**Extrait fourni:**
□ □ □ □
Au-delà de l’intérêt financier, le pack “CD/vinyle + place de concert“ a également un intérêt ​pour les artistes au niveau de la communication. Réaliser la meilleure “première semaine“ possible en termes de ventes et de streams est l’objectif de la quasi totalité des artistes, et de tous les labels. D’autant que les ventes en première semaine et même en mid-week (3 jours) sont particulièrement scrutées par le public en plus des professionnels et des autres artistes. Les performances des artistes dans les charts sont à présent pleinement intégrées dans les stratégies de promotion et marketing.

95 000 CD vendus par Jul en trois jours

Plusieurs labels français misent sur le CD et le vinyle pour booster leurs ventes en première semaine, et être moins dépendant du streaming, en particulier pour les artistes rap. Dernier exemple en date, Believe et Jul (qui est son propre producteur) ont mis en vente des pack “CD + place de concert“, lors du lancement des précommandes de son nouvel album ‘D&P à vie’ sorti le 25 avril. À cette occasion, un deuxième concert à l’Orange Vélodrome (60 000 places) à Marseille a été annoncé en même temps que le nouvel album.

L’opération a indéniablement eu les effets escomptés. Le nouvel album de Jul a démarré avec 103 000 ventes en mid-week (25-27 avril), dont 95 000 ventes en physique. L’artiste l’a lui-même annoncé sur Instagram. Il dépassera donc les 100 000 ventes en physique en première semaine (25 avril – 1er mai). Jul a la particularité de vendre habituellement un nombre d’albums conséquent en physique, par rapport aux autres artistes rap. 27 000 CD de son album précédent sorti en décembre 2024 (‘Décennie’) avaient été vendus, sur un total de 44 000 ventes en première semaine. Et ce, sans la stratégie du bundle.

Pour cause, Jul bénéficie d’une fanbase très engagée mais également d’une stratégie calibrée pour optimiser les ventes de ses albums en CD et vinyles durant les premières semaines, avec notamment l’ouverture d’un pop-up store éphémère dans sa ville, Marseille. La semaine de la sortie de son nouvel album, et de son concert au Stade de France au cours duquel il a établi un record de fréquentation, une boutique éphémère a été ouverte à Paris dans le quartier ultra fréquenté d’Haussmann-Opéra. Mais jamais l’artiste n’avait atteint un tel nombre de ventes en physique en dix ans de carrière.
□ □ □ □
(Entrées de données extraites)
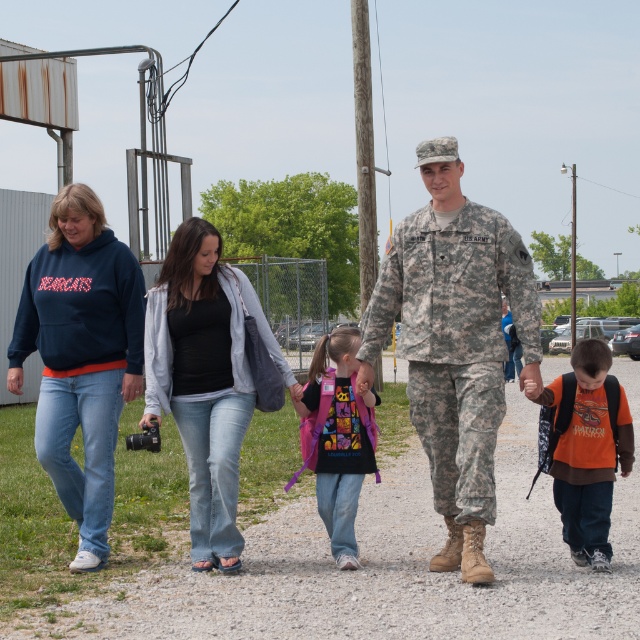
Question: Considering the relative positions of denim jeans at center and matte purple backpack at center in the image provided, where is denim jeans at center located with respect to matte purple backpack at center?

Choices:
 (A) left
 (B) right

Answer: (A)

Question: Does navy blue hoodie at left appear on the right side of matte purple backpack at center?

Choices:
 (A) yes
 (B) no

Answer: (B)

Question: Which of these objects is positioned farthest from the camouflage fabric uniform at center?

Choices:
 (A) camouflage uniform at center
 (B) matte purple backpack at center
 (C) navy blue hoodie at left
 (D) orange cotton shirt at lower right

Answer: (C)

Question: Estimate the real-world distances between objects in this image. Which object is farther from the navy blue hoodie at left?

Choices:
 (A) orange cotton shirt at lower right
 (B) camouflage fabric uniform at center
 (C) denim jeans at center
 (D) camouflage uniform at center

Answer: (A)

Question: Which point appears farthest from the camera in this image?

Choices:
 (A) (509, 248)
 (B) (593, 564)
 (C) (35, 260)

Answer: (C)

Question: In this image, where is denim jeans at center located relative to orange cotton shirt at lower right?

Choices:
 (A) left
 (B) right

Answer: (A)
□ □ □ □
**Consigne:**
Répondez aux questions suivantes à partir de l'extrait sur les ventes de Jul.
1. Combien de places compte l'Orange Vélodrome ?
2. Combien de ventes en physique le nouvel album a-t-il réalisées en mid-week ?
3. Dans quel quartier de Paris la boutique éphémère a-t-elle été ouverte ?

**Résultat de la tâche:**
1. L'Orange Vélodrome compte 60 000 places.
2. Il a réalisé 95 000 ventes en physique en mid-week.
3. Elle a été ouverte dans le quartier d'Haussmann-Opéra.